Além disso, e em especial, deve-se à surpreendente elevação dos preços, ocorrido nos últimos anos, no mercado internacional de bens chamados “commodities”, como petróleo, minérios e agronegócios. Estão aí os principais elementos para compreender tal crescimento. Caso contrário, como explicar o também espetacular desempenho de uma empresa estatal como a Petrobrás, ainda mais destacado do que a própria Vale? Entre outras razões, pelo fato de que ela também se beneficia de uma conjuntura favorável.
Enfim, tudo isso para conferir um pouco mais de conteúdo e argumentação ao debate atual sobre a revisão da privatização ilegal e ilegítima realizada há 10 anos atrás. O movimento está nas ruas. Há várias ações judiciais correndo na Justiça com chances reais de vitória, exigindo a anulação da venda e o retorno da propriedade da empresa para a União. No entanto, o movimento não será fácil. Por exemplo, quem visitar a página da CVRD na internet, encontrará a mensagem do Presidente do Conselho de Administração da empresa, dirigida aos seus acionistas. O texto é assinado pelo ex-sindicalista da CUT, Sérgio Rosa, atual Presidente da PREVI, o fundo de pensão dos funcionários do Banco do Brasil. Seria interessante saber o que ele e os demais dirigentes dos fundos de pensão que participam do capital da Vale pensam a respeito.

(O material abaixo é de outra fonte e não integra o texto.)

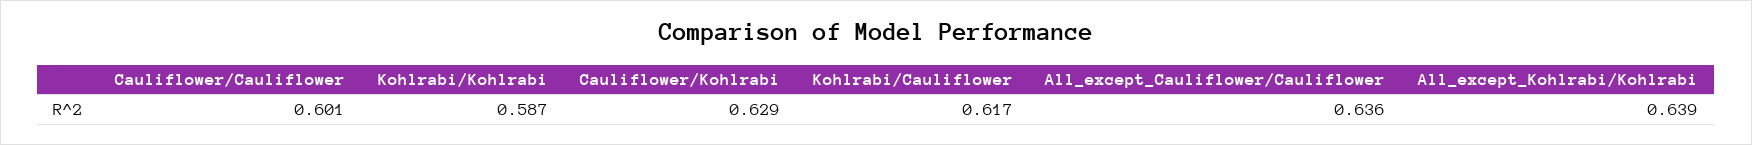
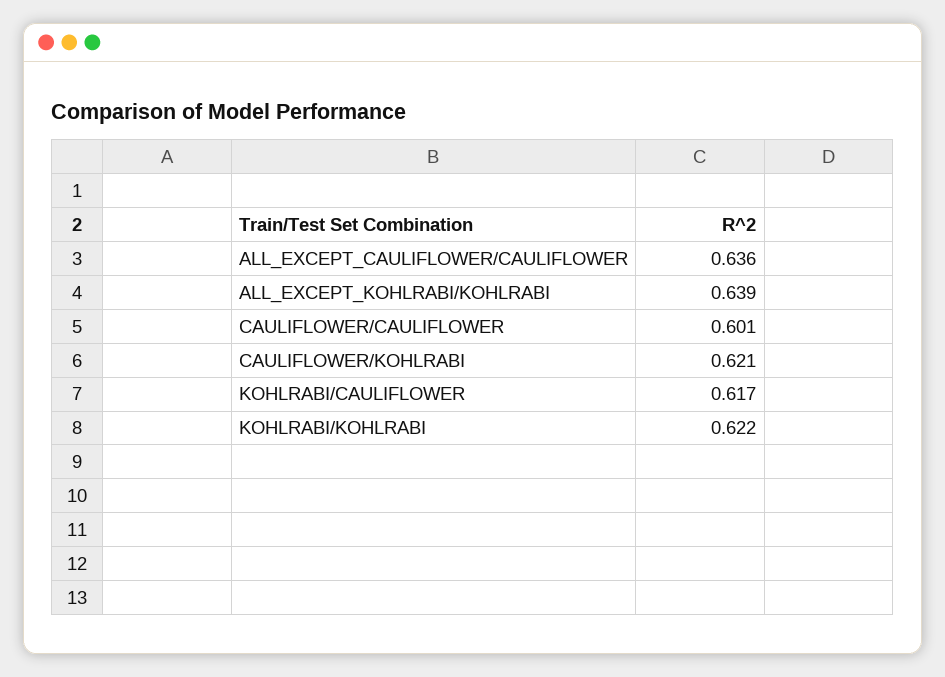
  {
    "Cauliflower/Cauliflower": 0.601,
-   "Kohlrabi/Kohlrabi": 0.587,
+   "Kohlrabi/Kohlrabi": 0.622,
-   "Cauliflower/Kohlrabi": 0.629,
+   "Cauliflower/Kohlrabi": 0.621,
    "Kohlrabi/Cauliflower": 0.617,
    "All_except_Cauliflower/Cauliflower": 0.636,
    "All_except_Kohlrabi/Kohlrabi": 0.639
  }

Preparemo-nos! Os (de)formadores de opinião de plantão já devem estar começando a preparar seus punhos e suas plumas para massacrar a população com os argumentos de sempre. Já os conhecemos de cor e salteado. As pérolas virão mais ou menos na linha do seguinte: “Os defensores da anulação são os mesmos jurássicos de sempre! São os defensores do chavismo e do populismo desse lado da fronteira! A credibilidade internacional de nosso País foi conquistada justamente depois da privatização e dos planos de estabilização – ou seja, não podemos voltar atrás! A governabilidade será afetada com a fuga de capitais e a instabilidade econômica estará de retorno!” E muito mais blábláblá!
Durante a primeira semana de setembro, um conjunto amplo de entidades do movimento social estará organizando um plebiscito para que a população se manifeste a respeito da anulação do leilão de venda da Vale (www.avaleenossa.org.br). Seria importante que o PT viesse a público se manifestar sobre o assunto, a exemplo do que sempre fez na sua história, e como utilizou há pouco, durante a campanha eleitoral contra Geraldo Alckmim no ano passado. Além disso, qual será o comportamento de Lula a respeito do tema? Infelizmente, tenho para mim que ele vai sair mais uma vez pela tangente, dizendo que a Justiça é autônoma e soberana para decidir e que não cabe a ele se manifestar... No entanto, uma série crescente de lideranças políticas no mundo já se aperceberam da verdadeira canoa furada que foi a adoção do ideário proposto pelo Consenso de Washington. A questão do desenvolvimentismo e das políticas públicas começa a voltar à tona como alternativa ao neoliberalismo.
Por exemplo, nossos vizinhos Kirchner, Morales e Chavez não esconderam sua opção nesses últimos anos. Pelo contrário, tomaram iniciativas para viabilizar o retorno do Estado em setores considerados estratégicos para seus respectivos países.
(Por Paulo Kliass,
Agencia Carta Maior, 21/08/2007)
Paulo Kliass é doutor em Economia e membro da carreira federal “Especialista em Políticas Públicas e Gestão Governamental”. Atualmente cumpre programa de pós-doutorado na Université de Paris 13, França.